3. Placement of the Graft: The surgeon moves the graft from the lower leg bone (tibia) to the upper leg bone (femur) after bending the knee at a 90-degree angle. A specialized camera called an arthroscope checks where the graft leaves on the outside of the femur. Through a tiny hole in the bone, the movement of a device is directed by the TightRope button. The TightRope tensioning device is then used to fix the graft to the femur. Screws hold the remaining portion of the graft in the tibia in place.

4. Preserving the Remnants: Preserving the remnants containing the ACL cells and blood vessels during surgery can have biological benefits that aid in ligament healing. To preserve the ACL remnants, surgeons use techniques that minimize damage to the surrounding tissues, avoid overstuffing the joint, and, if necessary, secure the remnant to the graft.

Overall, this technique of ACL reconstruction aims:

• To preserve the natural tissues.

• Utilize their biological properties for healing.

• Improve the outcome of the surgery.

When Is It Safe for an Individual to Return to Sports After ACLR Surgery?

• When making this choice, various things are considered, including psychological aspects, physical functionality, general fitness level, and more.

• Eighty percent of patients can return to any sport, and around sixty to seventy percent can return to their pre-injury level of performance or competitive sports.

• Factors such as symmetrical hop test performance, younger age, male gender, playing at an elite level, and positive psychological response can increase the likelihood of a triumphant return.

• Fear is a common factor influencing athletes' decisions about returning to sports. This fear is not related to the fear of reinjury but includes concerns about potential income loss, having to go through rehabilitation again, and feeling inadequate in their sport.

• Life priorities and personal characteristics also play a role. Some athletes may change sports or adjust their priorities due to life transitions or shifts in priorities.

• Motivation, fear, cognitive appraisal, and other individual perceptions can impact an athlete's readiness to return to their sport.

• The rehabilitation strategy must be customized for each patient, and reflection time must be provided.

• The athlete's attitude toward the place of sport in their lives may have altered because of the injury and its process.

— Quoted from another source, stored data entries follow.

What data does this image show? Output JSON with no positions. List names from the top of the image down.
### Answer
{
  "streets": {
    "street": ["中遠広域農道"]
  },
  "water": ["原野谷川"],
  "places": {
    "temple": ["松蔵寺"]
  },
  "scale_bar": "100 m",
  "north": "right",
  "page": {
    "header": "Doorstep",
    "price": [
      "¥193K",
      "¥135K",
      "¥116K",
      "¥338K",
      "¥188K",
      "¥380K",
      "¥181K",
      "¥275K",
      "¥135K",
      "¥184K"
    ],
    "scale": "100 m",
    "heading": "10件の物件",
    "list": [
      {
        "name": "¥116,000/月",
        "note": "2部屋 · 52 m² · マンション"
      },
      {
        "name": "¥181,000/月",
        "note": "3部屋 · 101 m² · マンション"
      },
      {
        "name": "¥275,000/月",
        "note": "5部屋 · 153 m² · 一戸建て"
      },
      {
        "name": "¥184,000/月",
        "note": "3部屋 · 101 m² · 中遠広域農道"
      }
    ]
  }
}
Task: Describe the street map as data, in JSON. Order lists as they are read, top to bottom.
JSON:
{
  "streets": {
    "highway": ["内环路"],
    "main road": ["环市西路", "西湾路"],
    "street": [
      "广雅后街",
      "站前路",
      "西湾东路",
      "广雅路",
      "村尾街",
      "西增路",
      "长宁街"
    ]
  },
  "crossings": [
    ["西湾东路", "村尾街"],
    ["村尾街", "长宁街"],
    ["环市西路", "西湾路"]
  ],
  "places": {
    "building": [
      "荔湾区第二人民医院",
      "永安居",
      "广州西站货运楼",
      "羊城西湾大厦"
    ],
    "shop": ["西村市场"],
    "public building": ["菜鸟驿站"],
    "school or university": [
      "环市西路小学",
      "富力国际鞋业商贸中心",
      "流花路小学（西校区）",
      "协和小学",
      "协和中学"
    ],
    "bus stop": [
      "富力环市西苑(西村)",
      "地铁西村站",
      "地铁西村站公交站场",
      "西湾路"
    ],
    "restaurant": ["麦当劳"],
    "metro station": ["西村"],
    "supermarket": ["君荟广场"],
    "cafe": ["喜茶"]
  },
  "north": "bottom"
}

• In some cases, it may be necessary to consider other activities to avoid a high risk of reinjury and potential progression to osteoarthritis, especially in restoration cases.

Conclusion

Bioaugmentation is a potential solution for common athletic injuries like ACL tears, but it is not a magical treatment. Surgeons need realistic expectations and consider other factors that can affect outcomes. Current studies on bioaugmentation for ACL repair provide insights into combining tissue engineering principles (cells, growth factors, scaffolds, and mechanical stimuli).